We’re not spending a lot to pay for difficult work like nursing care, that much has been established beyond doubt. Stressful work and low wages is a difficult combination to overcome during a questionably down-turning economy, but that, according to one group, is what we’re facing in our fight to protect the rights of our growing geriatric population.

They say our elderly citizens who require nursing care need qualified caretakers. Yet, it takes money to find someone who knows how to care for seniors and to be able to pay them, and the entire industry is scrambling for the almighty dollar that it takes to do so.

Latest available state data indicates CNAs are undervalued in the industry. Certified nursing assistants in California made an average of $13.96 per hour in 2016. That’s just a few dollars above the minimum wage and less than what some retailers pay sales clerks, who don’t need to spend the money or time getting licensed to work.

In a July 13, 2018 article for the Los Angeles Times, Ethan Millman describes how elderly healthcare matters in California have become hostage to this nursing home drama which is attributed to new state legislation that went into effect in July that puts even more “pressure on the state’s 1,000-plus nursing homes”, Millman writes, “which some in the industry say could be forced to turn away or even discharge patients as a result.”

ARE YOU KIDDING ME? OR IS THIS A BLUFF BY THOSE WHO RUN PRIVATE NURSING HOMES?

The new law tightened staffing requirements for direct caregivers and added new ones specifically for certified nursing assistants. Millman cites the new legislation as being championed by organized labor and patient advocates.

Under that scenario, we’d have the union representing nursing assistants, which pushed for the law, acknowledging that nursing homes face a challenge, but saying there is an overriding health-and-safety issue behind the new legislation. “There must be enough direct care staff to meet the quality care needs of nursing home residents and ensure a healthy workload for every caregiver,” Millman quotes an unnamed SEIU representative as saying.

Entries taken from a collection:
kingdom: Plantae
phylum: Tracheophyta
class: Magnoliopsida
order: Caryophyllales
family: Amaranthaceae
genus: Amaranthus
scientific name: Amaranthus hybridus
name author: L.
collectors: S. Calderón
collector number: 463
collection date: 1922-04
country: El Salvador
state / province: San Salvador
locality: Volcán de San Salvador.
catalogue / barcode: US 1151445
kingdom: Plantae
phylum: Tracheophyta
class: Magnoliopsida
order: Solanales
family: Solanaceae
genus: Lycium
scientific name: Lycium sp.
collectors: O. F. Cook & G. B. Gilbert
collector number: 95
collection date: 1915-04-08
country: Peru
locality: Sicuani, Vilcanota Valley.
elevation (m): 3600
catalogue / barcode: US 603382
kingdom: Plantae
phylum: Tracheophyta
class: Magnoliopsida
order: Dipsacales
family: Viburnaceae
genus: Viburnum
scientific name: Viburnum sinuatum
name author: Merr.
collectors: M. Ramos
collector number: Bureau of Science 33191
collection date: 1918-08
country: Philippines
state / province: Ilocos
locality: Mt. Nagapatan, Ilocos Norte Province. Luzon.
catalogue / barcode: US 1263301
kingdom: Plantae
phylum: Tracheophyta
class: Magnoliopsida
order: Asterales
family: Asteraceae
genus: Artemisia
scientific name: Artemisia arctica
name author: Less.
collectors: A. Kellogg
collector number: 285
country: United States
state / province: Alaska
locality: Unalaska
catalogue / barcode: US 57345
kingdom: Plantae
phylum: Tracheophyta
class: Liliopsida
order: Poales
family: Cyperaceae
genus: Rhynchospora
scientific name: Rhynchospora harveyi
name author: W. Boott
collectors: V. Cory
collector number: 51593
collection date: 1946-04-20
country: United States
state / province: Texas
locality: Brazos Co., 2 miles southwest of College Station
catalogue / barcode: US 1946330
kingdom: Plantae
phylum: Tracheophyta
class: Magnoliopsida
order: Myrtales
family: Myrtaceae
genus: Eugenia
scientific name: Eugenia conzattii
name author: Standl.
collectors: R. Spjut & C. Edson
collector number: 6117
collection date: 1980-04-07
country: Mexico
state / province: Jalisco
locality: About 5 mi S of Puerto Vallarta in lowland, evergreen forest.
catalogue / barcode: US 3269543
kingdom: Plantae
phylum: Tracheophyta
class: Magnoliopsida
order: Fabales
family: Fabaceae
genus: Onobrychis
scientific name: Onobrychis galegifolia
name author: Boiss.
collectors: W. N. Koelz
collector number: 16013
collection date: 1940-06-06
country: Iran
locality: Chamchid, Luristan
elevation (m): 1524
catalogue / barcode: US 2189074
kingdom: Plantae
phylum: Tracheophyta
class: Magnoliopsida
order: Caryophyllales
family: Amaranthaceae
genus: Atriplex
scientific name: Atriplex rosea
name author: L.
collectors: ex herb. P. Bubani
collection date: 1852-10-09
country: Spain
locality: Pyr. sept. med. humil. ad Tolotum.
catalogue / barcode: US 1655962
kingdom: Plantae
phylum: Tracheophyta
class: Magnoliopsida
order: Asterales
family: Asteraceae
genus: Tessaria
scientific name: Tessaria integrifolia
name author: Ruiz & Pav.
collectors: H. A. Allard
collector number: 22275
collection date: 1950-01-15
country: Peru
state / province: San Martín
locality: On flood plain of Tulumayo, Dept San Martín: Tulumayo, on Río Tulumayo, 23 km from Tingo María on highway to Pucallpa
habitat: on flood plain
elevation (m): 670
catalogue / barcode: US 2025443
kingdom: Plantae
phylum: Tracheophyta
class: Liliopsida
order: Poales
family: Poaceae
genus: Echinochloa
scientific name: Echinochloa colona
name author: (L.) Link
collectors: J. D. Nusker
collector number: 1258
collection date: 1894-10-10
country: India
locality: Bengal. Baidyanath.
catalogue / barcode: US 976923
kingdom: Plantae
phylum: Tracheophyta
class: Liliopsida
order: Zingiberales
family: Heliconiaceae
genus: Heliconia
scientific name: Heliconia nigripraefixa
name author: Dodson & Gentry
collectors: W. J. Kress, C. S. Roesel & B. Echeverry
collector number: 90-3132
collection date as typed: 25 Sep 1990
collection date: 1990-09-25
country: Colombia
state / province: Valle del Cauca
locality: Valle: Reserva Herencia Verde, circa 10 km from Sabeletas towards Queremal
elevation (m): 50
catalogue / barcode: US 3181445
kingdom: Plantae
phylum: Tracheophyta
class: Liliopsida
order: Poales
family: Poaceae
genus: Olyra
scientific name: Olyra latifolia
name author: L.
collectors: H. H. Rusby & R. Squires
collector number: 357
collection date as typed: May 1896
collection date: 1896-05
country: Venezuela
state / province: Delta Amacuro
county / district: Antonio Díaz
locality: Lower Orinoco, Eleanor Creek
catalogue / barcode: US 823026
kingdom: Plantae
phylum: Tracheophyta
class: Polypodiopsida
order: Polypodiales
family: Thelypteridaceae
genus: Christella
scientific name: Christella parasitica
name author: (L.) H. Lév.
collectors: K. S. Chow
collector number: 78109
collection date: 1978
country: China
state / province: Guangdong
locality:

▶ **Instructions to follow**
Repeat the nursing home staffing article word for word from "Latest available state" to "PRIVATE NURSING HOMES?". These items were drawn from a separate source.

▶ **Result below**
Latest available state data indicates CNAs are undervalued in the industry. Certified nursing assistants in California made an average of $13.96 per hour in 2016. That’s just a few dollars above the minimum wage and less than what some retailers pay sales clerks, who don’t need to spend the money or time getting licensed to work.

In a July 13, 2018 article for the Los Angeles Times, Ethan Millman describes how elderly healthcare matters in California have become hostage to this nursing home drama which is attributed to new state legislation that went into effect in July that puts even more “pressure on the state’s 1,000-plus nursing homes”, Millman writes, “which some in the industry say could be forced to turn away or even discharge patients as a result.”

ARE YOU KIDDING ME? OR IS THIS A BLUFF BY THOSE WHO RUN PRIVATE NURSING HOMES?